Source extract
..............................

According to the analogy, which was written before a deal was accepted, the nihilists are compared to the Republican party, Lebowski is Obama and Walter is Democrat senator Harry Reid.
In the film Walter figures out that there has been no hostage taken by the nihilists - which, the magazine said, relates to the Republicans being "terrified of the no-deal scenario".
"Policy-wise, the alternative to a small tax hike that they agreed to was a huge tax hike that they didn’t agree to," it read.
"The politics were even worse: Republicans would be blamed for higher taxes on the middle class in order to defend the rich, deepening an already severe image problem."
"Without a hostage there is no ransom. That's what a ransom is. Those are the...rules!" Walter explains in the film and hopes to hand the nihilists (Republicans) a small payment.
Obama (Lebowski) fears the nihilism of the Republicans, the analogy went on, a completely fanatical political party.
The president traded away a quarter of the revenue (US$200bn) he would have received in the no-deal scenario in return for temporary tax extensions and extending unemployment benefits, according to the magazine.
Apparently, this can be related to Jeffrey's offer of giving the nihilists the four bucks from his wallet.

..............................

Stored data
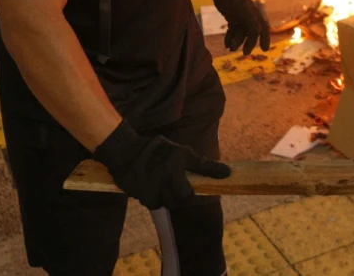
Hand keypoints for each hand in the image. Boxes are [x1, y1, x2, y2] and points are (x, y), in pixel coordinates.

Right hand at [93, 120, 229, 209]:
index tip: (195, 193)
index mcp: (175, 167)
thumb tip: (227, 173)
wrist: (126, 152)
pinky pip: (153, 203)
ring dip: (167, 197)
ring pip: (166, 204)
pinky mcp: (140, 195)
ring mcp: (150, 188)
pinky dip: (155, 198)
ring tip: (165, 185)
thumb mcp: (182, 152)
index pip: (189, 194)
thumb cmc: (158, 149)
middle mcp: (163, 178)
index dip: (194, 197)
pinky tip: (153, 187)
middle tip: (178, 187)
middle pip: (179, 201)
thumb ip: (203, 165)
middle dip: (181, 196)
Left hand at [206, 0, 270, 54]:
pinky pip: (233, 30)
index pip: (263, 29)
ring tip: (230, 49)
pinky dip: (230, 37)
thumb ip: (251, 21)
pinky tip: (226, 44)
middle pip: (251, 33)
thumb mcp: (243, 11)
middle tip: (244, 54)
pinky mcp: (232, 17)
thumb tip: (258, 31)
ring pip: (240, 33)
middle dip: (248, 44)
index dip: (265, 40)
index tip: (264, 50)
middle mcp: (249, 17)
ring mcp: (241, 17)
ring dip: (236, 41)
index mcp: (255, 15)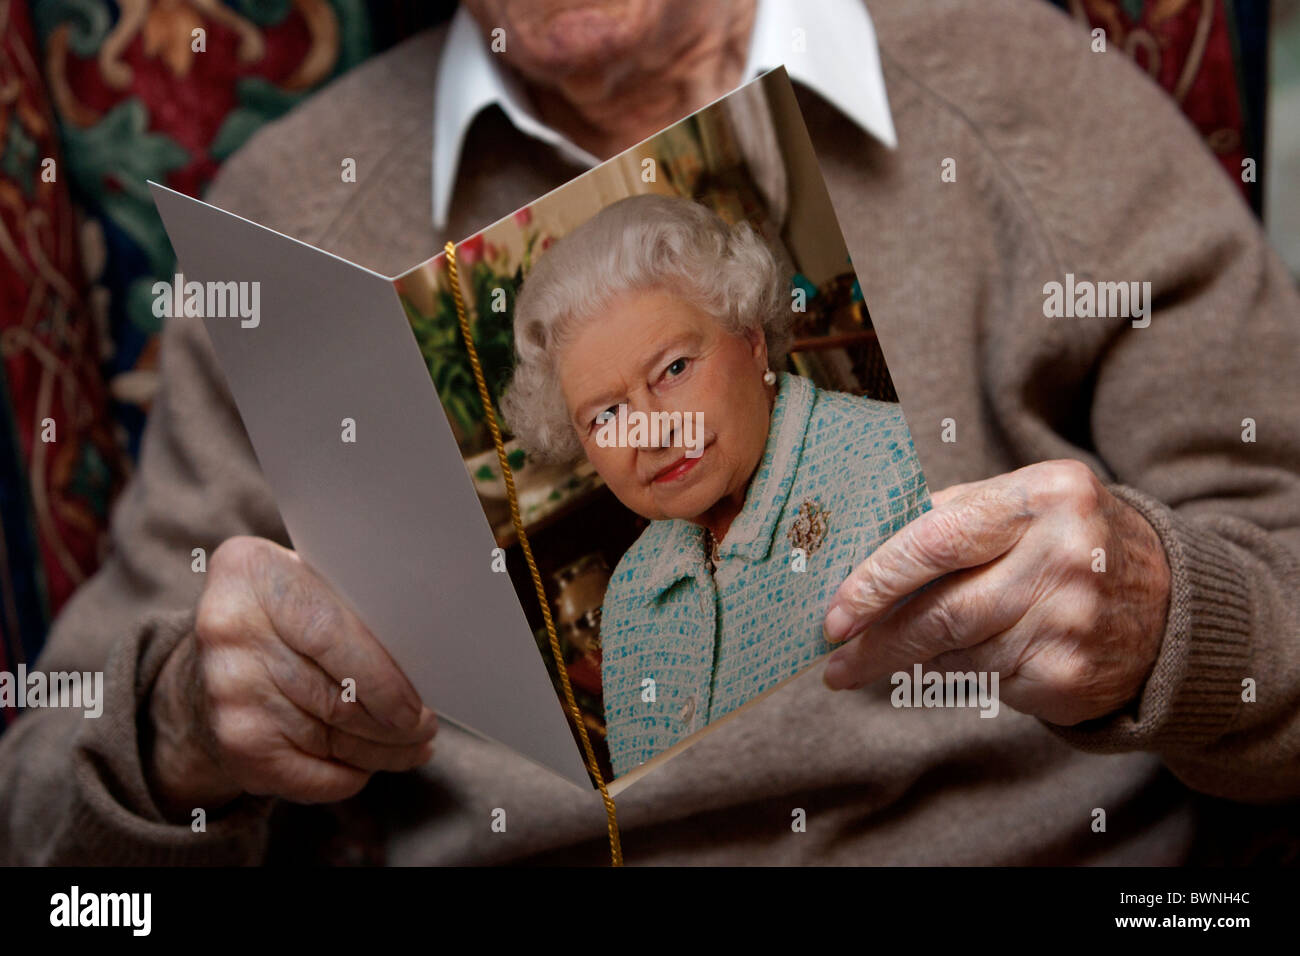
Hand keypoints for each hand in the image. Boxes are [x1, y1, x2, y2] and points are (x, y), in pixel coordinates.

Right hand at [145, 536, 437, 817]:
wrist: (206, 674)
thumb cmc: (284, 622)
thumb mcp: (308, 587)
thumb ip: (354, 606)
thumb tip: (429, 655)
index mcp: (253, 573)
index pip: (331, 634)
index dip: (384, 678)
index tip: (419, 704)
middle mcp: (229, 632)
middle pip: (338, 695)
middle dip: (396, 722)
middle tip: (427, 726)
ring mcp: (226, 693)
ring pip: (334, 738)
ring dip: (384, 751)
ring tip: (413, 746)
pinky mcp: (234, 745)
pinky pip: (313, 776)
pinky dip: (349, 775)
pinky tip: (369, 765)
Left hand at [821, 460, 1170, 725]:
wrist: (1175, 605)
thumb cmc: (1070, 544)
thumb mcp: (1025, 504)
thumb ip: (950, 516)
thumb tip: (857, 557)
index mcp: (1044, 494)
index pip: (936, 540)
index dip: (876, 581)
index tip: (834, 614)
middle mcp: (1066, 556)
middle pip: (942, 610)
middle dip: (877, 640)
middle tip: (836, 660)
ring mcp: (1073, 621)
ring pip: (958, 651)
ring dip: (914, 658)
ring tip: (887, 658)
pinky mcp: (1072, 675)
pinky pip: (987, 681)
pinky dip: (961, 672)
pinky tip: (965, 661)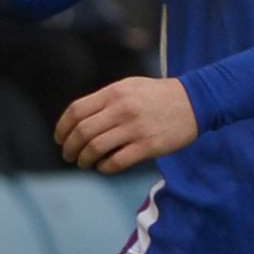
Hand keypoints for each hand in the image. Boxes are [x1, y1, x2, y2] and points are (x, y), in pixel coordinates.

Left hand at [54, 77, 197, 174]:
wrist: (194, 101)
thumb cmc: (156, 95)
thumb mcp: (128, 87)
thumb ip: (104, 100)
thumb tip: (78, 120)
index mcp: (113, 93)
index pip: (76, 111)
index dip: (62, 127)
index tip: (59, 138)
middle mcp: (121, 109)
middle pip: (83, 132)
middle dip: (70, 147)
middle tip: (68, 155)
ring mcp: (135, 128)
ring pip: (96, 148)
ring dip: (84, 160)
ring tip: (83, 163)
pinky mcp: (149, 146)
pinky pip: (117, 161)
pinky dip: (104, 167)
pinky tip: (103, 167)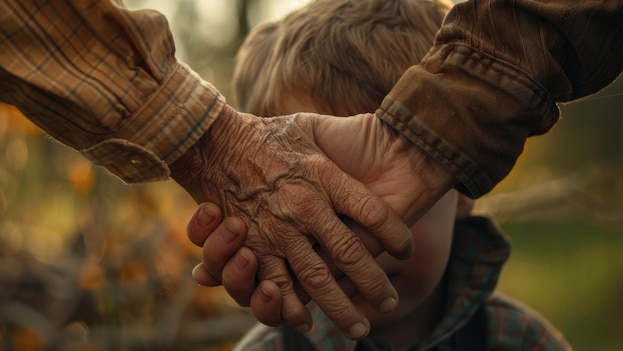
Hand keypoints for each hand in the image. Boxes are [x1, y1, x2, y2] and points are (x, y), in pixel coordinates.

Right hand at [170, 105, 413, 338]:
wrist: (214, 138)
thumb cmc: (268, 134)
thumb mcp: (310, 128)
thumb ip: (340, 137)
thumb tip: (377, 134)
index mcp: (325, 177)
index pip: (374, 213)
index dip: (397, 235)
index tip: (406, 250)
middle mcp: (306, 206)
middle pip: (352, 254)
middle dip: (375, 284)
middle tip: (389, 303)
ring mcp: (279, 230)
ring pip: (319, 279)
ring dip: (342, 307)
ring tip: (360, 327)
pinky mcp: (253, 247)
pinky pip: (277, 285)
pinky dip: (292, 307)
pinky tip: (309, 322)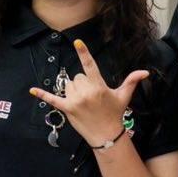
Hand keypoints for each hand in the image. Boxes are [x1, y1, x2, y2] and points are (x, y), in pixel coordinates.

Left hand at [29, 39, 146, 148]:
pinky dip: (42, 95)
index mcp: (98, 86)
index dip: (84, 53)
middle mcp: (85, 92)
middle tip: (91, 96)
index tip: (77, 42)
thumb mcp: (124, 96)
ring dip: (73, 91)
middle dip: (83, 84)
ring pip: (68, 86)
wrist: (106, 134)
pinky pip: (53, 100)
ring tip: (83, 102)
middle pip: (77, 77)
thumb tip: (145, 72)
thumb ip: (132, 81)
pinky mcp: (66, 109)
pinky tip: (32, 90)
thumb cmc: (115, 113)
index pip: (90, 65)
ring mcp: (75, 101)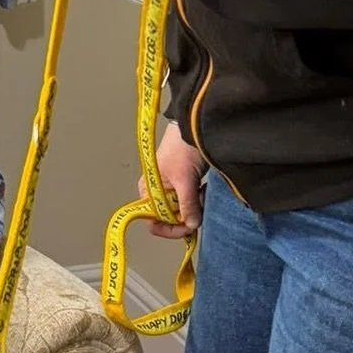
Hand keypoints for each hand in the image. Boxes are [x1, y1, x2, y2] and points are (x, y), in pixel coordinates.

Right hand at [143, 121, 204, 238]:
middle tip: (199, 206)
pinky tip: (204, 188)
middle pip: (170, 218)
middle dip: (186, 215)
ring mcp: (171, 187)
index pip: (154, 221)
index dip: (169, 228)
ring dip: (194, 206)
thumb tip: (192, 225)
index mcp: (148, 191)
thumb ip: (188, 205)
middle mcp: (157, 191)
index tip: (187, 227)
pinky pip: (190, 200)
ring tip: (202, 192)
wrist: (195, 124)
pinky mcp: (184, 182)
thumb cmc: (182, 147)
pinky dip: (198, 198)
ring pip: (182, 210)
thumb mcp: (185, 180)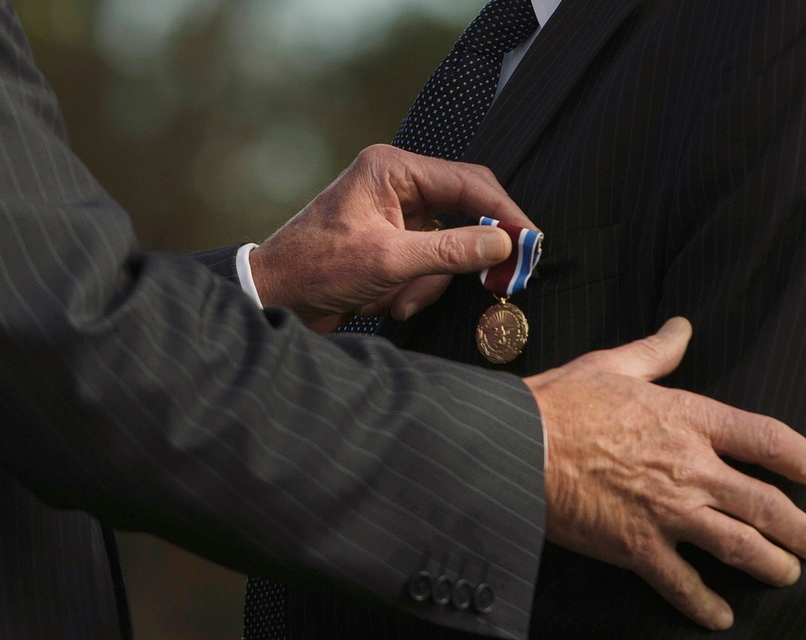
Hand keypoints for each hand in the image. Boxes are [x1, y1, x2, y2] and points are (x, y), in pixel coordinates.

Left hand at [249, 144, 536, 331]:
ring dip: (428, 282)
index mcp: (392, 170)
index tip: (531, 240)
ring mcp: (395, 217)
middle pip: (462, 215)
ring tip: (398, 300)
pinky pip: (428, 266)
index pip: (467, 183)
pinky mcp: (392, 246)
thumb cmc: (315, 268)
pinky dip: (415, 289)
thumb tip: (502, 245)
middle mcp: (396, 186)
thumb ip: (449, 251)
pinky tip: (387, 302)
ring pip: (447, 248)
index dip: (503, 213)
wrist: (274, 298)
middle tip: (499, 279)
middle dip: (466, 255)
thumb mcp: (388, 262)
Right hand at [524, 317, 805, 629]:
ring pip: (741, 547)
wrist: (516, 444)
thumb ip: (656, 351)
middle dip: (799, 529)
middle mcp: (689, 468)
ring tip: (786, 573)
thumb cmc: (559, 403)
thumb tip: (681, 328)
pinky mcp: (637, 545)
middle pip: (767, 504)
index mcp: (687, 419)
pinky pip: (683, 583)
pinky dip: (705, 604)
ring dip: (773, 565)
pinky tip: (719, 615)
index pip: (766, 440)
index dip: (803, 459)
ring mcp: (666, 511)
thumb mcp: (611, 365)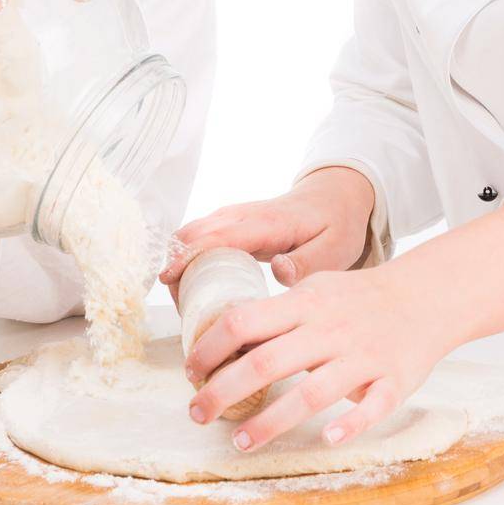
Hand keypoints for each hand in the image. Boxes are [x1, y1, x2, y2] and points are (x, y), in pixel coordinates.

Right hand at [159, 167, 375, 300]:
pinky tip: (193, 287)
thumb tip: (278, 271)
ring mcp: (234, 216)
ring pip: (191, 232)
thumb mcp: (335, 249)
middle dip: (176, 266)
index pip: (217, 236)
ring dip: (179, 262)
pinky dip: (187, 256)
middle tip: (182, 308)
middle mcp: (243, 215)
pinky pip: (199, 236)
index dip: (188, 256)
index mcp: (267, 223)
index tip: (167, 278)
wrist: (335, 196)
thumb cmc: (336, 225)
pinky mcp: (232, 223)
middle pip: (193, 233)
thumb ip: (308, 263)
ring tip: (185, 303)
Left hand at [184, 263, 448, 451]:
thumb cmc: (359, 298)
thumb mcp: (315, 289)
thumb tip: (224, 329)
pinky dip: (351, 424)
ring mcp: (362, 356)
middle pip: (267, 361)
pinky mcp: (392, 381)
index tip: (192, 370)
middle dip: (223, 390)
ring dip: (271, 421)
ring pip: (312, 392)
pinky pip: (372, 406)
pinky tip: (328, 439)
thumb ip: (277, 310)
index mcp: (306, 303)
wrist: (425, 298)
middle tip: (197, 413)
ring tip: (239, 442)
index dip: (210, 347)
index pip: (244, 320)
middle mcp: (329, 329)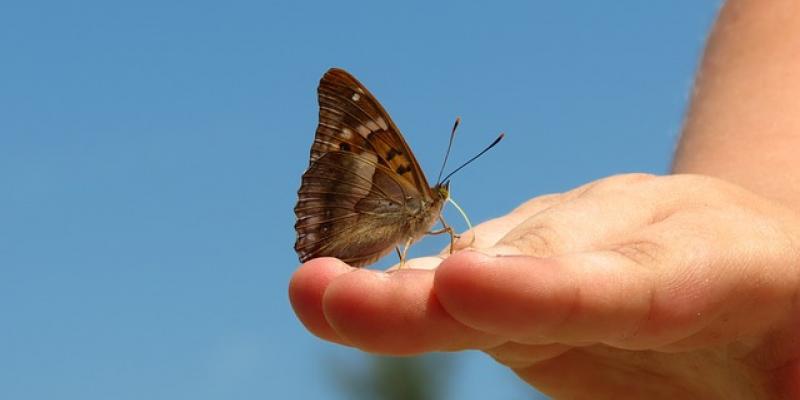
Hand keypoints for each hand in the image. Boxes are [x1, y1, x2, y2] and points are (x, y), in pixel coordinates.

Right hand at [289, 174, 799, 398]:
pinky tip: (335, 296)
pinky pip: (458, 282)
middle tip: (327, 298)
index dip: (540, 287)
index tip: (457, 291)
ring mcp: (574, 240)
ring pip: (475, 262)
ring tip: (318, 298)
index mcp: (733, 261)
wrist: (772, 278)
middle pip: (528, 261)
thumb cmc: (791, 345)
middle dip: (434, 292)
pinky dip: (396, 297)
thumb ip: (776, 381)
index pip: (632, 277)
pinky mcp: (533, 265)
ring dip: (396, 293)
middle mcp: (636, 230)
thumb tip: (541, 297)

..............................

Assignment 1
Check each statement below against the extract on the Big Lebowski political analogy, answering yes or no and quoting the words that decide it: (a) In the analogy, Walter stands for Harry Reid. (b) The analogy was written after a deal was accepted. (c) The president traded away half of the revenue he would have received in the no-deal scenario.
Assignment 2
Carry on the extract on the Big Lebowski political analogy, picking up after its final sentence.

Task output 1
(a) Yes: "Walter is Democrat senator Harry Reid"
(b) No: "which was written before a deal was accepted"
(c) No: "The president traded away a quarter of the revenue (US$200bn)"

Task output 2
Many expletives sprang forth from the mouths of the nihilists at this, which can be related to the Republicans making impossible deal demands.
The Republicans started bargaining for a "better" deal, with the debt ceiling being compared to the "real hostage" as in the film.
"Failing to lift it would have immediate effects," the analogy continued. "Obama's political club against the Republicans is far weaker."
However, a deal was negotiated, with Republican leaders (or, if you like, the nihilists) compromising in the end on a deal that divides the opinion of Americans.
Unlike the Big Lebowski though, there will definitely be a sequel. The US's battle with their massive debt ceiling in the coming months will see viewers - I mean, voters - tune in for another round of nihilists vs Lebowski.